Un curiosità. Su Spotify è presente una playlist di canzoni collegate a Casa Granda. Utilissima per approfondire il contesto musicale del periodo storico in cui si svolge la storia.
Chi è Lorenzon
Orfeo Lorenzon, nato vicino a un’ansa del Sile, fiume al quale rimane legato, ama osservare le persone e la natura. Raccoglie storie, soprattutto quelle non dette a voce alta, e le racconta utilizzando varie modalità espressive. Preferisce le vite delle persone che spesso subiscono la grande Storia ma che, altrettanto spesso, ne sono le protagoniste. Ama ascoltare più che parlare e quando non può farne a meno scrive. Con Lucia Papa ha scritto e pubblicato sulla rivista «Insegnare» la fiaba L’isola della gente senza parole. Le storie di Casa Granda erano state salvate ancora prima e messe al sicuro in un cassetto.
Orfeo Lorenzon, Casa Granda, (Due Ville, VI), Ronzani, 2022.
Una recensione che coglie nel segno tutto il senso di quel bel libro, un’opera di poche pagine ma dense e profonde, che ripercorrono periodi difficili della guerra, con una leggerezza solo apparente. La recensione coglie proprio tutti gli aspetti importanti che fanno di Casa Granda un libro da non perdersi.
Grazie per l’apprezzamento!
Il libro merita di essere letto e fatto conoscere, bello e scritto con una scrittura misurata e volta, attendo la ps. prova di questo autore da conoscere assolutamente!
Sono d’accordo!
Molto interessante, grazie Annalisa Bruni!
Oggi più che mai dovremmo ritrovare la connessione con il nostro passato e con la storia, in particolare quella del Novecento, i cui insegnamenti, a volte, sembrano dimenticati. Per questo concordo con l’autrice dell’articolo che propone la lettura del romanzo nelle scuole come aiuto reciproco tra storia e letteratura per riflettere sulla vita.
Sono d’accordo con la bellissima recensione di Annalisa Bruni. È un grande canto corale e un omaggio ad un mondo ormai scomparso, ma che ci può insegnare ancora molto.
Bella recensione con la quale mi trovo pienamente d’accordo. Il narrare di Lorenzon è pulito e vibrante.
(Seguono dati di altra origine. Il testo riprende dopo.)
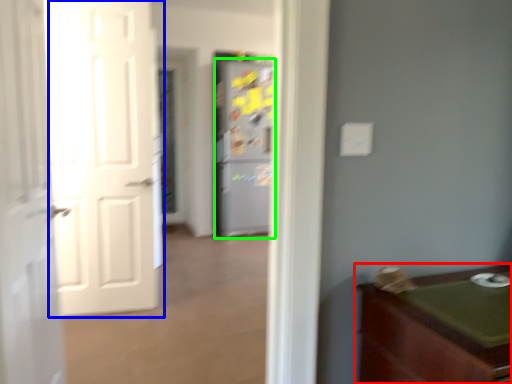
Question: Which object is the closest to the cabinetry (highlighted by a red box)? Choose among these: door (highlighted by a blue box) or refrigerator (highlighted by a green box).

Choices:
 (A) door
 (B) refrigerator

Answer: (A)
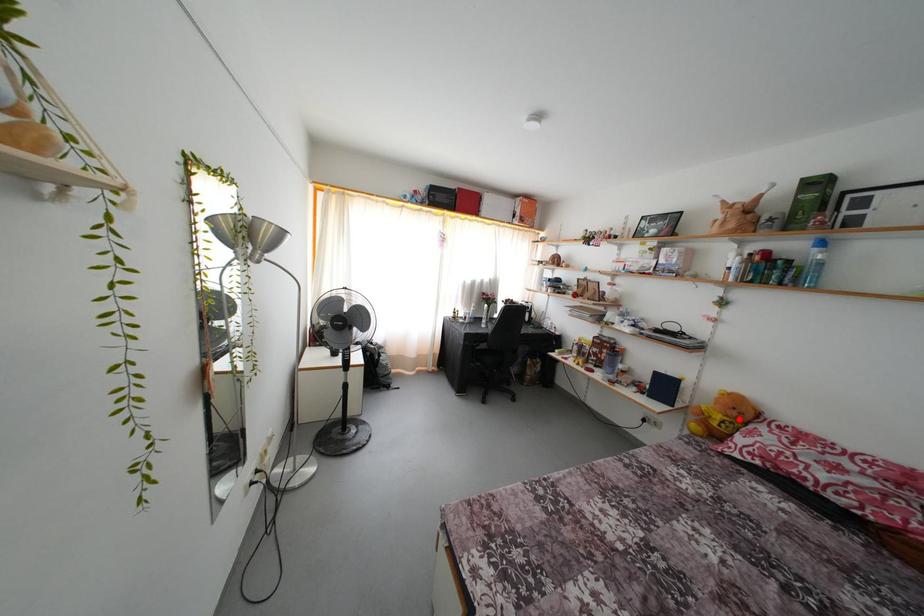
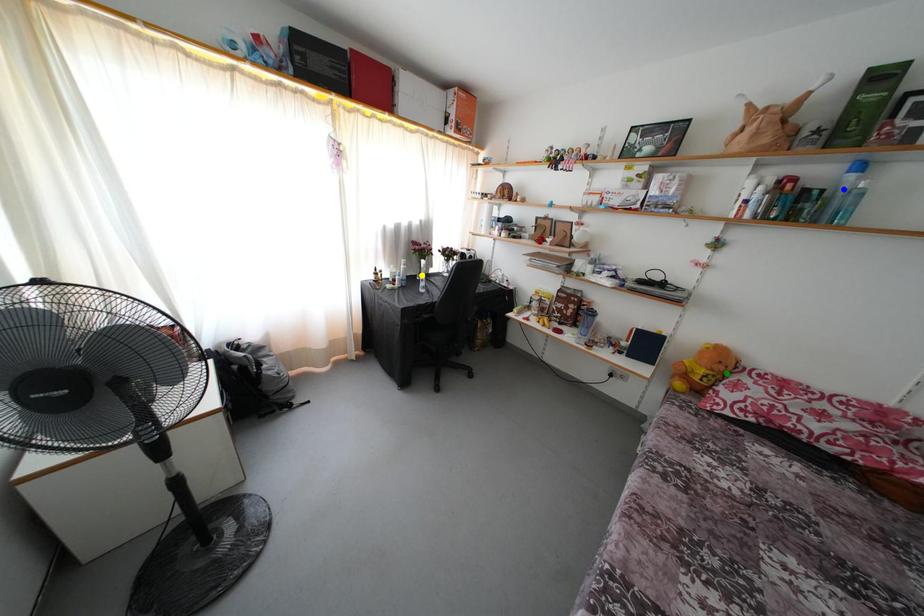
Question: I am providing you with two images of the same scene from different viewpoints. A red point is marked on the first image. You are given multiple points on the second image. Which mark in image 2 goes with the point in image 1?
Una prosa “completa” che nell’apparente semplicità, con tocco leggero ma incisivo – sfiora continuamente la poesia; il suo raccontare per fotogrammi richiama l’arte del collage: in qualche modo, senza dirlo apertamente è come rievocasse musiche lontane, delicatamente soffuse… . Si accosta alla forza e purezza di un film in bianco e nero. un libro che merita una rilettura per scoprire gli aspetti più profondi.